I worked as a programmer for Bank of New York on Vesey Street You could see the WTC out of our window. But I was on vacation in China. I never went back to that office and 6 months later, many f us lost our jobs.
For three weeks, the Borough of Manhattan Community College where I was teaching suspended all classes so that the school could be used as a staging area to care for victims and provide necessary work space for the rescuers. Tragically, there were no survivors, and after the dust had settled a bit, classes resumed. However, the pile was still smoking for months afterward, resulting in many people who lived, worked in or frequented the area developing breathing problems, some of which developed into very serious health conditions.
I was sitting on the couch in my living room and had no idea what had happened until my ex-husband, who had left work, came running in the front door and turned on the TV. He mumbled something about Cantor Fitzgerald and in my cluelessness I said “What kind of cantor is named Fitzgerald?” Then I saw the second plane hit the South Tower and watched in horror and complete confusion. I had assumed the North Tower had been hit by accident. At that moment I knew this was no accident.
My ex went to pick up our 5-year-old daughter from her Jewish day school.
A few days later another 5-year-old joined that class; she started her first day of school on 9/11 at a different school, but her non-Jewish mother had promised her late husband to raise their kids Jewish and knew she couldn’t do it on her own. She had 3 children, 5, 3 and 11 months old.
I apologize, I neglected to say in my previous post that the mother in question’s husband and father of her 3 children worked at Cantor Fitzgerald.
I was in my first year of law school at NYU in September of 2001, but on Tuesdays my classes started later in the day so I was at Equinox on Broadway and 92 when all the tvs started reporting that a plane had hit the WTC and showing images of the first tower on fire. Everybody stopped what they were doing and crowded in front of the televisions. Many people were on cell phones, frantically trying to reach loved ones. One woman, whose husband worked in the towers, was crying.

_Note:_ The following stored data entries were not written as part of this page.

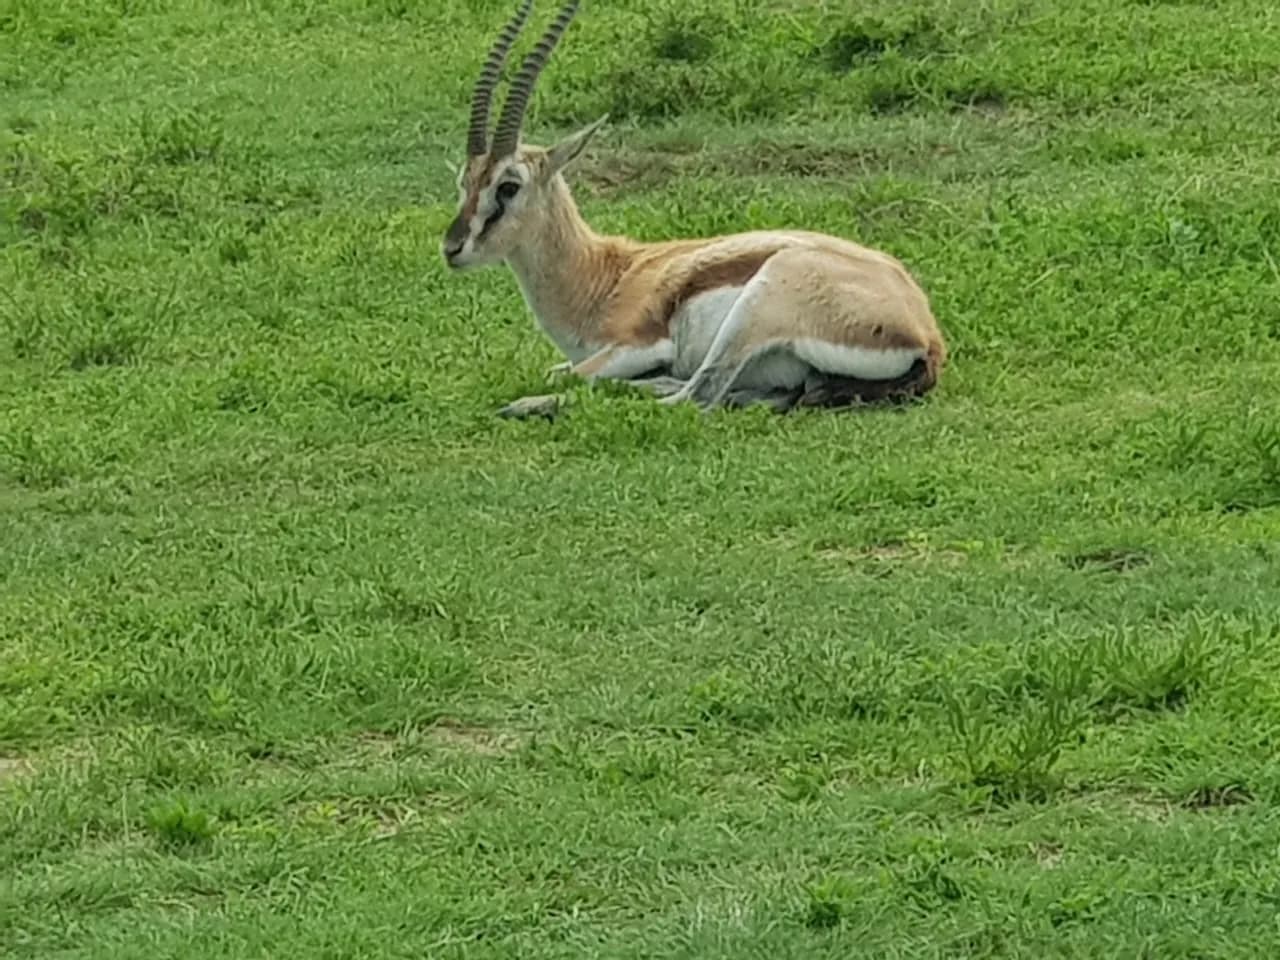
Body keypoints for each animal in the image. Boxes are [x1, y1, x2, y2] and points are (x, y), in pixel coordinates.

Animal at [442, 0, 947, 421]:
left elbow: (572, 375)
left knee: (694, 396)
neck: (604, 277)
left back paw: (528, 406)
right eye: (465, 181)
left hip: (757, 305)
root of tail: (927, 337)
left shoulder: (635, 345)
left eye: (508, 187)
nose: (452, 247)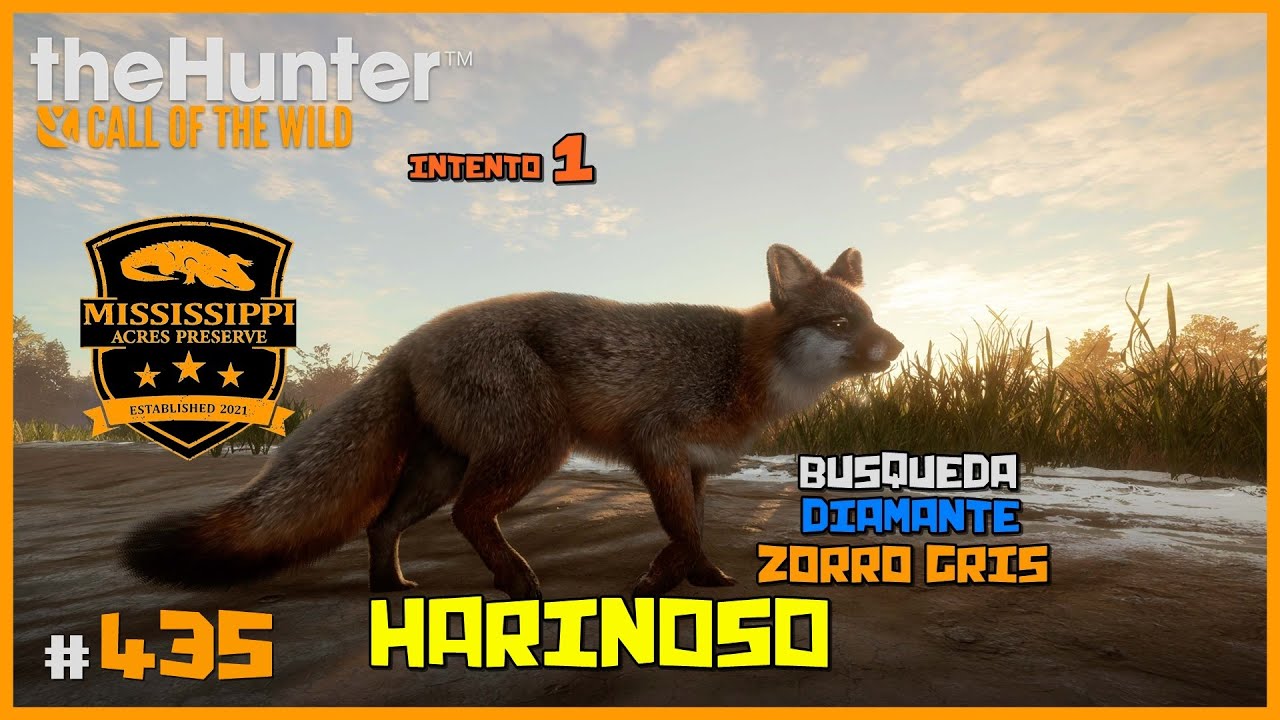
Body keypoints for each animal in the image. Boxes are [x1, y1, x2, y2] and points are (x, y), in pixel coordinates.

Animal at [121, 244, 904, 598]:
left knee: (383, 522)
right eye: (841, 323)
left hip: (443, 469)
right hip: (533, 448)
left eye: (870, 318)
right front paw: (670, 579)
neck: (745, 364)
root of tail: (411, 338)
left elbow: (690, 531)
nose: (896, 347)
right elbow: (681, 528)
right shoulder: (655, 441)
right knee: (469, 515)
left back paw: (391, 587)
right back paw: (517, 580)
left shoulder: (695, 465)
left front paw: (685, 575)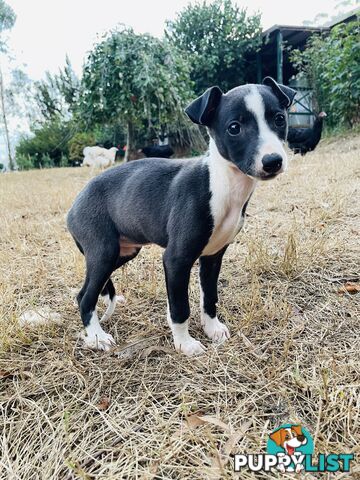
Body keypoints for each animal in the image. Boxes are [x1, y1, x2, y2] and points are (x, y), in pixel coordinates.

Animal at [67, 77, 296, 356]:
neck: (222, 183)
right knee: (85, 297)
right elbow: (179, 307)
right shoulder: (176, 259)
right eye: (234, 128)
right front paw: (184, 344)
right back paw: (98, 337)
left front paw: (212, 329)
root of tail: (75, 203)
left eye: (279, 119)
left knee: (85, 292)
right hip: (103, 252)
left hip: (124, 252)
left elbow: (209, 297)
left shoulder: (213, 256)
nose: (273, 161)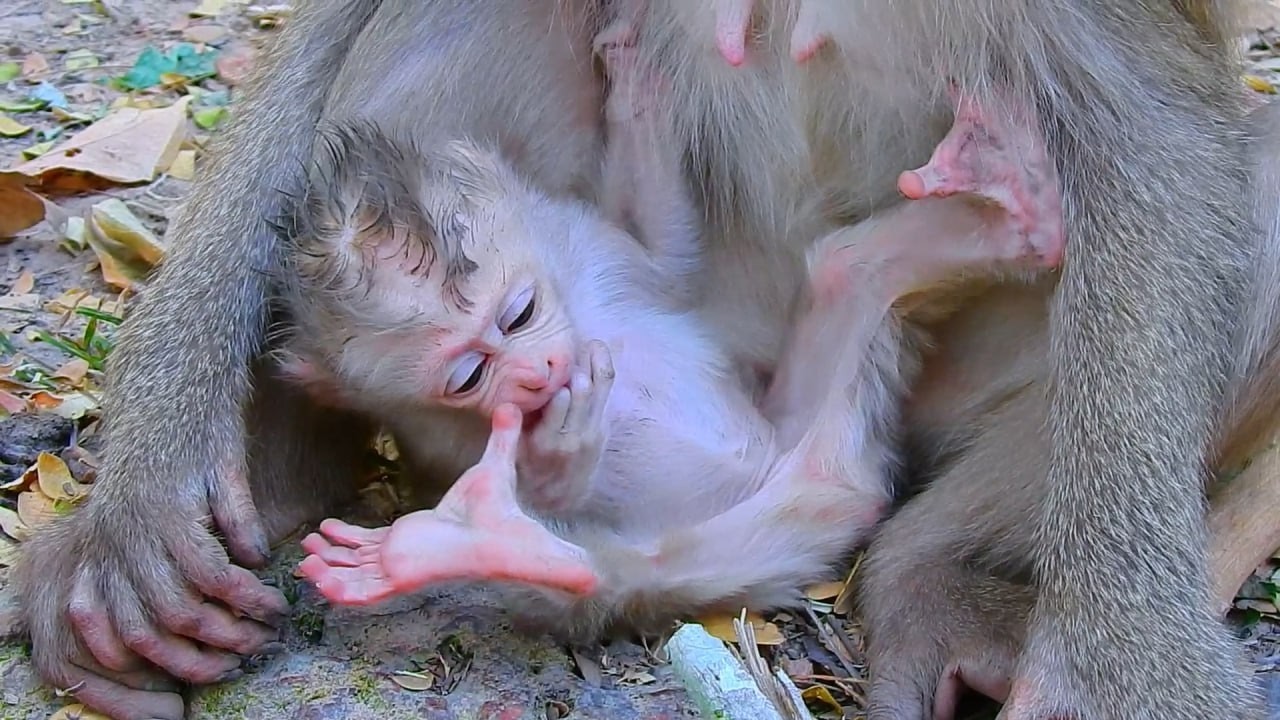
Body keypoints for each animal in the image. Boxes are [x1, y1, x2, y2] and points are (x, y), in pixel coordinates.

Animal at [11, 1, 1265, 719]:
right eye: (464, 373)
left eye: (519, 313)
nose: (535, 381)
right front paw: (142, 503)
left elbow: (1151, 107)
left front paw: (1120, 669)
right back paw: (332, 494)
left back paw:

I didn’t know her, and I don’t know if he survived, but I think about them on Sept. 11. Later, at home, I watched tv and saw people covered in white dust streaming on foot from downtown. The news caster said “I can’t believe this is my country.” That’s always stayed with me. Today I have two teenage children, and for them Sept. 11 is like the moon landing or the JFK assassination, something that happened in history, but I will never forget what it felt and smelled like, all the missing persons flyers posted across the city, the nonstop sirens down the West Side highway.